Cook County News Herald

PUC discusses preliminary budget




Grand Marais Public Utilities Commission (PUC) met Wednesday, October 18 and looked over an initial budget for 2018.

City Administrator Mike Roth attended a Southern Minnesota Municipal Power Agency (SMMPA) meeting the week before and reported that SMMPA wasn’t calling for a rate hike for next year.

But instead, SMMPA presented a variety of circumstances that could cause a rate hike in 2018, Roth told the board.

SMMPA generates and sells electricity to 18 nonprofit, municipally-owned member utilities, with Grand Marais being one of those members.

A topic of discussion was the city’s wastewater plant. Since receiving notice in the summer of 2016, Grand Marais staff has continued talks with the Minnesota Pollution Control Agency (MPCA) over the agency’s request that the city keep its effluent below 1.3 nanograms per liter of mercury in its treated water.

Grand Marais is one of 12 communities whose treated water goes into Lake Superior. All of those cities have been asked by MPCA to meet the new mercury limit.

The city has hired Advanced Engineering Ae2S, an environmental and civil engineering company headquartered in Grand Forks, North Dakota, to do a facilities study.

PUC board chair Karl Hansen said because of the MPCA request the board is looking at potentially upgrading the entire plant, which he said was 20-25 years old.

Every five years MPCA issues new wastewater permits to cities, and the permit for Grand Marais has expired.

Another big unknown, said Hansen, was the work that would be done on the city storm sewer system when the state redoes Highway 61 through town. That work will be done in the summer of 2019.

“How much is that going to cost? A couple of hundred thousand dollars? Maybe more. We don’t know at this time,” said Hansen.

A piece of good news was that due to a recent decision by the SMMPA board to pay a substantial rate for solar generated power, the city was going to be able to afford to install solar panels on the almost completed public facilities building.
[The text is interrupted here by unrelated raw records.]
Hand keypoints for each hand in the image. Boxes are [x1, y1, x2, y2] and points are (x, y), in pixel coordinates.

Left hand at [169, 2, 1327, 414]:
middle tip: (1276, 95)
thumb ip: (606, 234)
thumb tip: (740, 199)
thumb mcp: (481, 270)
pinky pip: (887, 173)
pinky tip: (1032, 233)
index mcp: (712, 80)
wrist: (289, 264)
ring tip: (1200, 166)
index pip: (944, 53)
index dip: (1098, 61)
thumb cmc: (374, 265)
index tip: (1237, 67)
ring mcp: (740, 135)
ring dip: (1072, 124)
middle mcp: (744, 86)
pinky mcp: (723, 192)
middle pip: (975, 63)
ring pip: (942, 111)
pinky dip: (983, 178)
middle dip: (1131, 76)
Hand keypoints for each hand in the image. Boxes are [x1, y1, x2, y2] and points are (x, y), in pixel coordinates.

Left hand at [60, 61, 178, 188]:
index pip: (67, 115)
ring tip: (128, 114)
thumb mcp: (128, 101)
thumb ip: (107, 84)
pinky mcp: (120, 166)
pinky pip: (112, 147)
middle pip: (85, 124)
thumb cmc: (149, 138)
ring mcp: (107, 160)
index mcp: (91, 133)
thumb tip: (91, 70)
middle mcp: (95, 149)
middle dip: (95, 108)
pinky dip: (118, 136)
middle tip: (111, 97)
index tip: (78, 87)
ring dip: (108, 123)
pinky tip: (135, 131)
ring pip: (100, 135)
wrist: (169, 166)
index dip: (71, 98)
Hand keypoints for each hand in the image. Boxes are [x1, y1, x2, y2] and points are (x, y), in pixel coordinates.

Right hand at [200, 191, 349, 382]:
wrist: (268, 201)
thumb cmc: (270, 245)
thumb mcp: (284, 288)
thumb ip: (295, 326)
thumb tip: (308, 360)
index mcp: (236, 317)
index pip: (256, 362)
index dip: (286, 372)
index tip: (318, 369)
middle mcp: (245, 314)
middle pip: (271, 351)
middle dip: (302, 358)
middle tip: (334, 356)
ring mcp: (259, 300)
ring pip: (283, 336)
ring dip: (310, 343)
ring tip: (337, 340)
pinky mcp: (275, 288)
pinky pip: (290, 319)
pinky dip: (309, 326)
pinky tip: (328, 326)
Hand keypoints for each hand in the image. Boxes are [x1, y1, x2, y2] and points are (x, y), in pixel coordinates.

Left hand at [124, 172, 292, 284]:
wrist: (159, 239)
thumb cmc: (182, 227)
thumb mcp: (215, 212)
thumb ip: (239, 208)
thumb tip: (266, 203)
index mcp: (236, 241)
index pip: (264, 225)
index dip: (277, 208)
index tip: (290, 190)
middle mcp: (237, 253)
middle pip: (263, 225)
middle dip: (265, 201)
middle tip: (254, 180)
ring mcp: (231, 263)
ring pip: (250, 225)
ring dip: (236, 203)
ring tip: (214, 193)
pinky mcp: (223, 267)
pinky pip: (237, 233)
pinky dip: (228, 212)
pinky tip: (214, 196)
For almost one year the PUC has been discussing the possibility of installing solar panels on the public works facility which is located on the old Tomteboda Motel property.

As solar power technology has advanced and the price to purchase and install more efficient solar panels has decreased, it has become more common for units of government and private citizens to pursue this application of clean electrical generation.

At the July 20 PUC meeting board member George Wilkes made a motion seconded by Tim Kennedy to ask the Grand Marais City Council to investigate installing a 10 to 30 kW solar PV system for the public works facility. Board chair Karl Hansen voted with Wilkes and Kennedy to pass the motion unanimously.

Solar panels will be installed on the southwest side of the roof. Just how many will be put up and when they will be connected isn’t known at this time, said Hansen, who added that the electricians currently working on the public works facility building were placing wiring and electrical features that would ease the transition of putting in the solar panels.